To find answers, the clinic takes a team approach to care, starting with a complete evaluation that looks at the patient’s behavior, including diet and other habits, and his or her vocal folds (also known as vocal cords). A scope with a halogen light is inserted through the nose or the back of the mouth to look at the structure of the vocal cords, and a strobe light is used to observe their function and vibration, which averages about 220 times a second for an adult female. The clinic also calls upon high-speed imaging to observe individual vibrations, using a camera that shoots between two thousand and seven thousand frames per second.

For clinic patients, acoustic and aerodynamic equipment measures variations in pitch and loudness, airflow through the vocal folds, and how much someone is pushing to sing. These tools are used post-therapy to measure improvement.

Still, Braden says, “The clinician’s ear is a very big tool.”

Jenny Price ’96, senior writer for On Wisconsin, wishes there were voice therapy techniques available to land her a guest-starring role on Glee.

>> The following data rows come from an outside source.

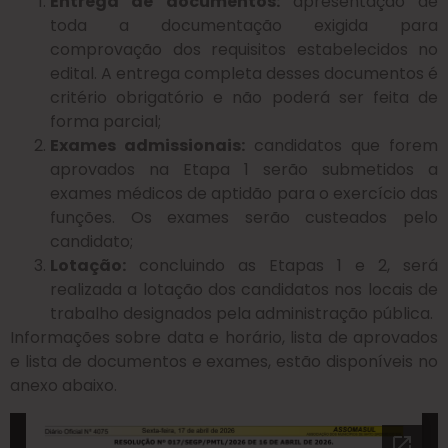
Entrega de documentos:
apresentação de
toda a documentação exigida para
comprovação dos requisitos estabelecidos no
edital. A entrega completa desses documentos é
critério obrigatório e não poderá ser feita de
forma parcial;
Exames admissionais:
candidatos que forem
aprovados na Etapa 1 serão submetidos a
exames médicos de aptidão para o exercício das
funções. Os exames serão custeados pelo
candidato;
Lotação:
concluindo as Etapas 1 e 2, será
realizada a lotação dos candidatos nos locais de
trabalho designados pela administração pública.
Informações sobre data e horário, lista de aprovados
e lista de documentos e exames, estão disponíveis no
anexo abaixo.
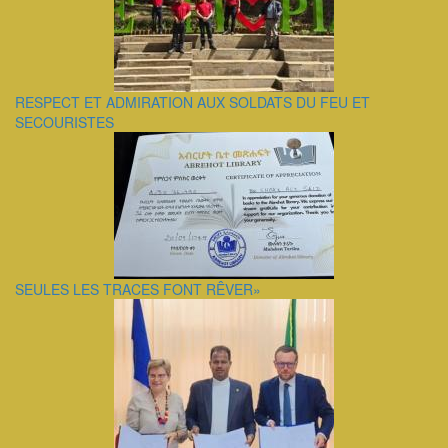
RESPECT ET ADMIRATION AUX SOLDATS DU FEU ET
SECOURISTES
SEULES LES TRACES FONT RÊVER»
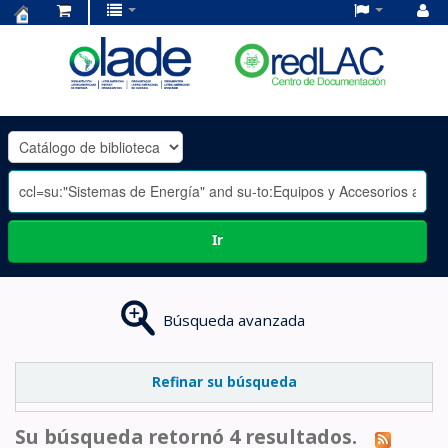
Centro
de
Documentación
OLADE
-
Ir
Búsqueda avanzada
Refinar su búsqueda
Su búsqueda retornó 4 resultados.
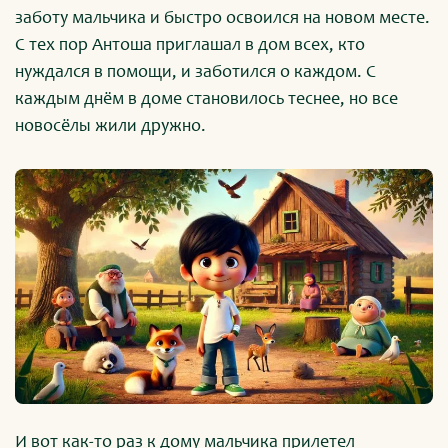
заботу мальчика и быстро освоился на новом месте.
С тех пор Антоша приглашал в дом всех, кто
нуждался в помощи, и заботился о каждом. С
каждым днём в доме становилось теснее, но все
новосёлы жили дружно.
И вот как-то раз к дому мальчика прилетел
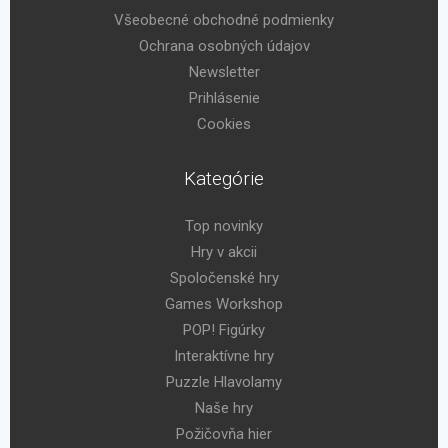
Všeobecné obchodné podmienky
Ochrana osobných údajov
Newsletter
Prihlásenie
Cookies
Kategórie
Top novinky
Hry v akcii
Spoločenské hry
Games Workshop
POP! Figúrky
Interaktívne hry
Puzzle Hlavolamy
Naše hry
Požičovňa hier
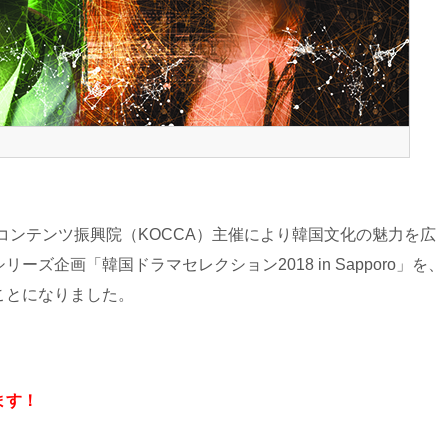
コンテンツ振興院（KOCCA）主催により韓国文化の魅力を広
ズ企画「韓国ドラマセレクション2018 in Sapporo」を、
ことになりました。
ます！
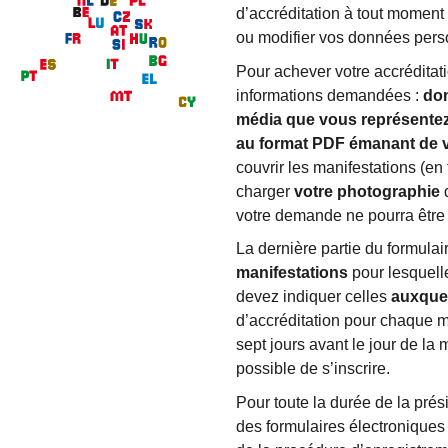
d’accréditation à tout moment
ou modifier vos données perso
Pour achever votre accréditat
informations demandées :
don
média que vous représentez,
au format PDF émanant de v
couvrir les manifestations (en
charger
votre photographie
votre demande ne pourra être 
La dernière partie du formul
manifestations
pour lesquell
devez indiquer celles
auxquel
d’accréditation pour chaque m
sept jours avant le jour de la 
possible de s’inscrire.
Pour toute la durée de la pré
des formulaires électronique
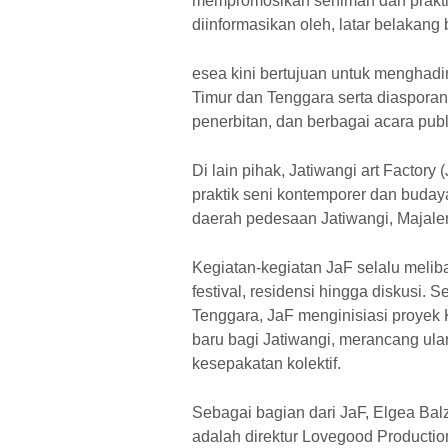
mempromosikan seniman dan praktik 
diinformasikan oleh, latar belakan
esea kini bertujuan untuk menghadir
Timur dan Tenggara serta diasporany
penerbitan, dan berbagai acara publ
Di lain pihak, Jatiwangi art Factor
praktik seni kontemporer dan buday
daerah pedesaan Jatiwangi, Majale
Kegiatan-kegiatan JaF selalu meli
festival, residensi hingga diskusi.
Tenggara, JaF menginisiasi proyek 
baru bagi Jatiwangi, merancang ul
kesepakatan kolektif.
Sebagai bagian dari JaF, Elgea Balza
adalah direktur Lovegood Productio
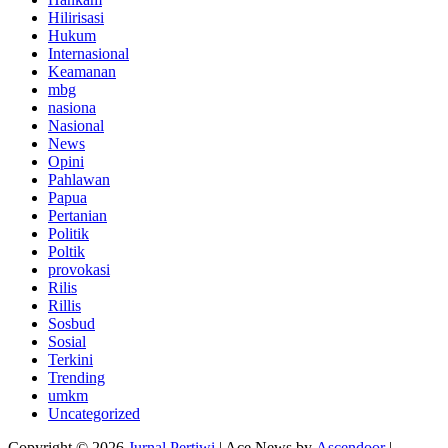
Hilirisasi
Hukum
Internasional
Keamanan
mbg
nasiona
Nasional
News
Opini
Pahlawan
Papua
Pertanian
Politik
Poltik
provokasi
Rilis
Rillis
Sosbud
Sosial
Terkini
Trending
umkm
Uncategorized
Copyright © 2026
Jurnal Pertiwi
| Ace News by
Ascendoor
|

Published in the Fall 2010 issue

Comments

  • Marie Von Behren August 28, 2010

    Hey, Sarah and company,
    Great work you are doing! All of us teaching voice have to trouble shoot at some point. I have gotten professors speaking in their lectures again, I’m glad to say. Thanks for the article!

  • Helen Rottier September 10, 2010

    Sarah,
    You probably don’t remember me, but I was in “Joseph” with you at St. Bernard’s.
    Great work!
    -Helen

  • Carol O. September 15, 2010

    I have been diagnosed as having a cyst on one of my vocal cords. Do these always need to be surgically removed or is there another way to make it go away? Do these sometimes end up being cancerous? I am not a smoker and only have an occaional drink.
    Thank you.

  • New Glarus Choir Student September 30, 2010

    I go to the UW Madison home page to look at their application, and the first thing I see is Sarah, who just talked to my school’s choir about vocal health today. Funny Coincidence.

  • Bruce H. November 1, 2010

    A couple of months ago I heard a segment on NPR about a doctor at the Cleveland Clinic who cured a woman who had completely lost her ability to speak above a whisper by massaging her throat and vocal cords for about 10 minutes. Are you familiar with that therapy and does anyone here do it? I was wondering whether singers who have certain difficulties, say with a tight throat or high notes, might benefit from that type of massage?